Doing Your Part to Limit Plastic Waste

Shop, Dine & Do Your Part: A Quick Review of Melrose's Single-Use Plastic Laws

As the summer social season heats up, it’s the perfect time for a refresher on Melrose ordinances aimed at reducing waste from plastic bags, polystyrene packaging, and plastic drink implements. 

The three Melrose laws focused on single-use plastics have been on the books for between four and eight years — meaningfully reducing litter on our streets, the city’s overall trash volume, and our collective use of fossil-fuel products.

Although compliance with these laws is generally strong, new restaurants, retailers, and residents may be unaware of the restrictions or be unfamiliar with the ins and outs of the regulations. This brief overview will help recent arrivals get up to speed and provide a recap of the rules for everyone in the city. 

Take It Away, Sustainably

The city’s ban on plastic checkout bags dates back to 2018, and it applies to all retailers and restaurants. At the point of sale, businesses can only provide a recyclable paper or a reusable bag, defined as a sewn bag with stitched handles that can be cleaned or machine-washed. Thick plastic bags, such as those issued by stores in some municipalities, do not comply with the ordinance’s definition of reusable bags. 

The fine print – exceptions include bags:

  • For laundry, dry cleaning, and newspapers, 

  • To wrap products in order to prevent or contain moisture

  • Available in stores to bring loose produce or products to the point of sale

Several years later, in 2022, the city implemented an ordinance prohibiting the use of disposable foam and rigid polystyrene containers for dispensing food and beverages at food establishments. Additionally, retailers may not sell or distribute disposable food containers or packing material made from these materials. Polystyrene may be marked with its Resin Identification Code, a number 6 inside a triangle drawn with chasing arrows. It is sometimes referred to as Styrofoam, a trademarked brand of a type of polystyrene foam.

Need to know more about this material and what this law means for your business? See the city’s FAQs about the polystyrene ordinance.

Stemming the Tide of Nonbiodegradables

To cut down on pollution-creating small plastic items served with drinks, Melrose also implemented an ordinance that bars plastic stirrers and limits the distribution of plastic straws. The 2019 law allows businesses that sell beverages for immediate consumption to provide plastic straws only upon request. The workarounds?
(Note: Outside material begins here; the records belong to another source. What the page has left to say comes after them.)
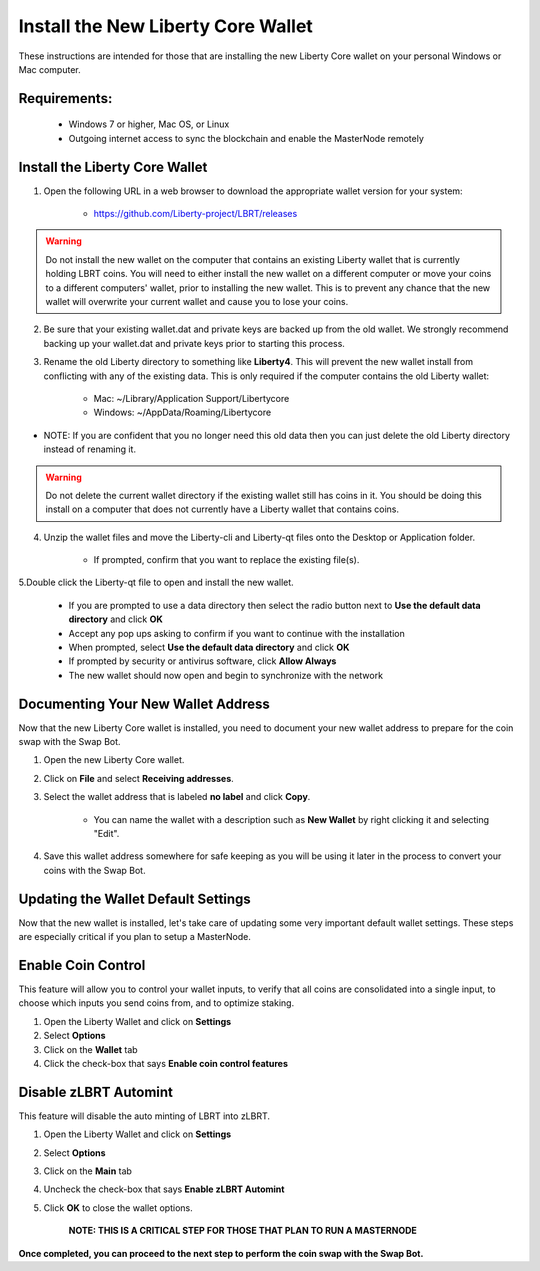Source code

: .. _walletinstall:
.. _Video: https://www.youtube.com/watch?v=0TU044CYfl4/

.. _installnewwallet:

===================================
Install the New Liberty Core Wallet
===================================

These instructions are intended for those that are installing the new Liberty Core wallet on your personal Windows or Mac computer.

Requirements:
-------------
	* Windows 7 or higher, Mac OS, or Linux
	* Outgoing internet access to sync the blockchain and enable the MasterNode remotely

Install the Liberty Core Wallet
-------------------------------

1. Open the following URL in a web browser to download the appropriate wallet version for your system:

	* https://github.com/Liberty-project/LBRT/releases

.. warning:: Do not install the new wallet on the computer that contains an existing Liberty wallet that is currently holding LBRT coins.  You will need to either install the new wallet on a different computer or move your coins to a different computers' wallet, prior to installing the new wallet.  This is to prevent any chance that the new wallet will overwrite your current wallet and cause you to lose your coins.

2. Be sure that your existing wallet.dat and private keys are backed up from the old wallet.  We strongly recommend backing up your wallet.dat and private keys prior to starting this process.

3. Rename the old Liberty directory to something like **Liberty4**. This will prevent the new wallet install from conflicting with any of the existing data.  This is only required if the computer contains the old Liberty wallet:

	* Mac: ~/Library/Application Support/Libertycore
	* Windows: ~/AppData/Roaming/Libertycore

* NOTE: If you are confident that you no longer need this old data then you can just delete the old Liberty directory instead of renaming it.

.. warning:: Do not delete the current wallet directory if the existing wallet still has coins in it.  You should be doing this install on a computer that does not currently have a Liberty wallet that contains coins.
	
4. Unzip the wallet files and move the Liberty-cli and Liberty-qt files onto the Desktop or Application folder.  

	* If prompted, confirm that you want to replace the existing file(s).

5.Double click the Liberty-qt file to open and install the new wallet.

	* If you are prompted to use a data directory then select the radio button next to **Use the default data directory** and click **OK**
	* Accept any pop ups asking to confirm if you want to continue with the installation
	* When prompted, select **Use the default data directory** and click **OK**
	* If prompted by security or antivirus software, click **Allow Always**
	* The new wallet should now open and begin to synchronize with the network

Documenting Your New Wallet Address
-----------------------------------

Now that the new Liberty Core wallet is installed, you need to document your new wallet address to prepare for the coin swap with the Swap Bot.

1. Open the new Liberty Core wallet.

2. Click on **File** and select **Receiving addresses**.

3. Select the wallet address that is labeled **no label** and click **Copy**.

	* You can name the wallet with a description such as **New Wallet** by right clicking it and selecting "Edit".

4. Save this wallet address somewhere for safe keeping as you will be using it later in the process to convert your coins with the Swap Bot.  

	
Updating the Wallet Default Settings
------------------------------------

Now that the new wallet is installed, let's take care of updating some very important default wallet settings.  These steps are especially critical if you plan to setup a MasterNode.

Enable Coin Control
-------------------

This feature will allow you to control your wallet inputs, to verify that all coins are consolidated into a single input, to choose which inputs you send coins from, and to optimize staking.

1. Open the Liberty Wallet and click on **Settings**
2. Select **Options**
3. Click on the **Wallet** tab
4. Click the check-box that says **Enable coin control features**

Disable zLBRT Automint
----------------------

This feature will disable the auto minting of LBRT into zLBRT.

1. Open the Liberty Wallet and click on **Settings**
2. Select **Options**
3. Click on the **Main** tab
4. Uncheck the check-box that says **Enable zLBRT Automint**
5. Click **OK** to close the wallet options.

	**NOTE: THIS IS A CRITICAL STEP FOR THOSE THAT PLAN TO RUN A MASTERNODE**

**Once completed, you can proceed to the next step to perform the coin swap with the Swap Bot.**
Businesses can freely provide straws made of paper or other materials, and customers may also bring their own straws.

 The fine print – exceptions applying to plastic straws:

  • Markets and pharmacies can sell them in packages

  • Health care facilities can freely give them to patients

In Good Company

Like Melrose, cities and towns across the Commonwealth are taking similar steps to curtail plastic use within their borders. The Sierra Club counts more than 160 municipalities that regulate single-use plastic shopping bags and over 60 that have banned some form of polystyrene.

The environmental nonprofit also tracks innovative plastic-reduction laws being rolled out in pioneering communities. Brookline, Hudson, and Needham have each passed a “Skip the Stuff” bylaw that requires restaurants to allow customers to opt out of single-use plastic utensils and other items, plus a ban onblack plastic, which isn’t recyclable. Two other towns adopted one of those measures: Wellesley voted in “Skip the Stuff,” while Pembroke is barring black plastic.

Although getting laws like these on the books often requires dedicated and sustained advocacy efforts, they’re not fringe projects. Many — often the majority — of citizens want to use less plastic, and structural changes are often necessary to achieve that goal. Now that city officials have codified a few ways to reduce single-use plastic in Melrose, we can all do our part to make shopping and dining in our community more eco-friendly.